I once lived in Oakland, California, in a rather nice parsonage on the edge of the hills. Then we lucked out and got an urban homesteading house of our own- an abandoned house, with boarded up windows and an FBI notice tacked on the front. It was one of hundreds in East Oakland. Comments included, “Be sure to roll up your car windows and lock the car doors in that neighborhood.” (On my bike?!) And one relative said not a word after seeing it. Silence. And one never visited because it was “too dangerous.”
It was the other side of Oakland.
I was reminded of this when I read The Other Side of Israel, a description of life in an Arab Israeli village, by Susan Nathan, a Jewish Israeli, who moved there after the image-shattering realization that she lived, in Tel Aviv, in a different world from fellow citizens of the state of Israel who are Arab.
In both examples there are two slightly different groups of citizens with very different life opportunities. I say slightly different because my first stay in the US was in Vallejo, down the street from a High School with racial tensions which I couldn’t understand as all the kids involved just seemed so American, so different from Brits that I was confused. I soon learned that there was a difference and it wasn’t just skin color. The black part of the city had had dirt roads much later than the white areas, and the houses were bought by a strange scheme that meant that a single missed payment- after years of payments-forfeited the house. My husband was invited to lead worship in an all black church, which was truly welcoming, and that was my first awareness of the strength and vitality of black churches and their worship. I so missed that when we left Oakland many years later.

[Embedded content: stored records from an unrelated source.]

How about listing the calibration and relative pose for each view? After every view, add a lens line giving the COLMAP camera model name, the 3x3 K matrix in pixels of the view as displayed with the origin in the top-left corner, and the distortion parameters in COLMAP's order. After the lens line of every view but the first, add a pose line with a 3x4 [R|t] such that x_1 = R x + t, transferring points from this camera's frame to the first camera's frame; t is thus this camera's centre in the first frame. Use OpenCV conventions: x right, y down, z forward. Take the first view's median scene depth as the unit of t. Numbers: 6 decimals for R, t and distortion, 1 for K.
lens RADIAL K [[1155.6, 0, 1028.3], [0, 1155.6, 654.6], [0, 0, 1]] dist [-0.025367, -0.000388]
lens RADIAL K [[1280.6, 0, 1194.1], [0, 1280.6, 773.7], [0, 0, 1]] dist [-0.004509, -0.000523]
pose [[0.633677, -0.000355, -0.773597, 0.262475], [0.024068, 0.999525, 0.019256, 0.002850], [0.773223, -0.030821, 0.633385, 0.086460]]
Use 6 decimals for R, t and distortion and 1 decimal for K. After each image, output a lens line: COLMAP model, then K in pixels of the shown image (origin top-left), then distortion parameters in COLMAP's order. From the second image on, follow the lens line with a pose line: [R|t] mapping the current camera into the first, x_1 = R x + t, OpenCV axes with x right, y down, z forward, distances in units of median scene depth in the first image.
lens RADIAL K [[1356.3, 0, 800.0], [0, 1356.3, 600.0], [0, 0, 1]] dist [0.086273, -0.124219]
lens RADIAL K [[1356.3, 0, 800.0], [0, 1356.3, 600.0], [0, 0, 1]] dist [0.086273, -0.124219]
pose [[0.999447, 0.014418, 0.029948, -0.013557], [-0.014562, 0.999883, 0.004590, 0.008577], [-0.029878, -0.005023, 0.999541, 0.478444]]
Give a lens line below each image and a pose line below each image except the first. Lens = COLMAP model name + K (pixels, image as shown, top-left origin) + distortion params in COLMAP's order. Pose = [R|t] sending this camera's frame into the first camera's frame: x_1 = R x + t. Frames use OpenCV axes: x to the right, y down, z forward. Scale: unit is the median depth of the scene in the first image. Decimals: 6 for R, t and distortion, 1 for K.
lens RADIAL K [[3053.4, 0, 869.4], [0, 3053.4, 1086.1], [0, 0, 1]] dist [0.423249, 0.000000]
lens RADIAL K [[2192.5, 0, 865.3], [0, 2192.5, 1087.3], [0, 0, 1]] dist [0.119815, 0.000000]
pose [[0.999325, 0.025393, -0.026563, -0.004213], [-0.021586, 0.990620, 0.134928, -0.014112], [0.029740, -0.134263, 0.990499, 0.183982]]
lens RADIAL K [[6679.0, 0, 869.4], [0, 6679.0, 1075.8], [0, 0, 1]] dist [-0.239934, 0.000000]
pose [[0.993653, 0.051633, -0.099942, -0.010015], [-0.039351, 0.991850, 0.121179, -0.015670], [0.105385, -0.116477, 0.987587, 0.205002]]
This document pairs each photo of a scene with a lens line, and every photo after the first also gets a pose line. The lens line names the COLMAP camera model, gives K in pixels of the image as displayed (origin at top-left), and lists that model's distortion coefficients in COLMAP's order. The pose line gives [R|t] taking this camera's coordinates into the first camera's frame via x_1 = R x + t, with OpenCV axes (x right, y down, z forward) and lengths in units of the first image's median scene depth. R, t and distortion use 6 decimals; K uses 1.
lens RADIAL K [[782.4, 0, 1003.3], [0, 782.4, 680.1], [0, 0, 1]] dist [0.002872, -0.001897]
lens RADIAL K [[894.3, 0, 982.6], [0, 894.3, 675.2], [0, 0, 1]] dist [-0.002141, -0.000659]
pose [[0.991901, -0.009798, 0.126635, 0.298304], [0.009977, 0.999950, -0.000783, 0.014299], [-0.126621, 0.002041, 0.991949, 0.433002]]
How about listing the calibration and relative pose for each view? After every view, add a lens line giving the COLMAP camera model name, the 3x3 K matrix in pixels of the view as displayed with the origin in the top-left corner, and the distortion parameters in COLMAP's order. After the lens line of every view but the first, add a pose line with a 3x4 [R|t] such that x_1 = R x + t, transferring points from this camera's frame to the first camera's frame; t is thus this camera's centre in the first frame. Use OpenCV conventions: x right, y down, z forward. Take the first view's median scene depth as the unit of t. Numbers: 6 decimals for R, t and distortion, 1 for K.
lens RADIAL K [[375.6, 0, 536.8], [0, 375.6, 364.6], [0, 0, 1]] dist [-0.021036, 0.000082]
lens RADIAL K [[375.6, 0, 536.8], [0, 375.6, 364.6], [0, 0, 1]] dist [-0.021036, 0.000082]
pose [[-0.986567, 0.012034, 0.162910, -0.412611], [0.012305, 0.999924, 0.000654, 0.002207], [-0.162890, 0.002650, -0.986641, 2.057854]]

Similarities with Susan Nathan’s experience abound. The precarious home ownership in most Arab villages, the proximity of kibbutzim and new settlers with much more land, better water access etc, not to mention the unequal education and job possibilities, all these are comparable. She had grown up with the phrase “A land without people for a people without land” and did not become aware until years after moving to Israel (through the Right of Return) that there had been many inhabitants dispossessed, and many still present but marginalized. Like many Jews she had contributed to funds to plant trees in Israel, visualizing it as a barren land made green only by the new inhabitants, but found the beautiful pine and cypress forests on mount Carmel had been planted where Arab villagers had had olive, carob and fruit trees. (In my studies of Ancient Greece I remember their horror at the war crime of destroying olive groves, taking away people’s livelihood.)
Her book is very wide ranging, and well worth reading to gain more insight into the complexities of life in that uneasy country. She has a wealth of experience and many contacts across the political spectrum of Israel. One chapter deals with the way ahead- one state or two state solutions, and workable ways of living in a crowded land.
I also thought about Greek and Turkish Cyprus, Northern Ireland, apartheid South Africa, as well as the relationship of the mostly white newer immigrants in the United States with Native Americans, black Americans and, in California especially, Latinos. Racism is not just face to face hostility, wariness or intolerance but legally enforced different status. Racism is systemic.
There are some signs of hope in the book for the future in Israel. I heard a presentation about relationships with the Bedouin, in Temple Beth El in Eureka, several years ago. I also heard a presentation from two students, one Jewish and the other Arab Israeli, from the joint village of Neve Shalom, mentioned in this book. It is an experiment which needs to be replicated, not merely permitted, though it seems only possible right now because the village is on land which is owned by the Catholic church. My church in Oakland, and the Black churches in the area, did much to make the area safer and more inviting. I loved my years there.
Nathan’s book ends with the words.”To embrace the Other, who is really ourselves.”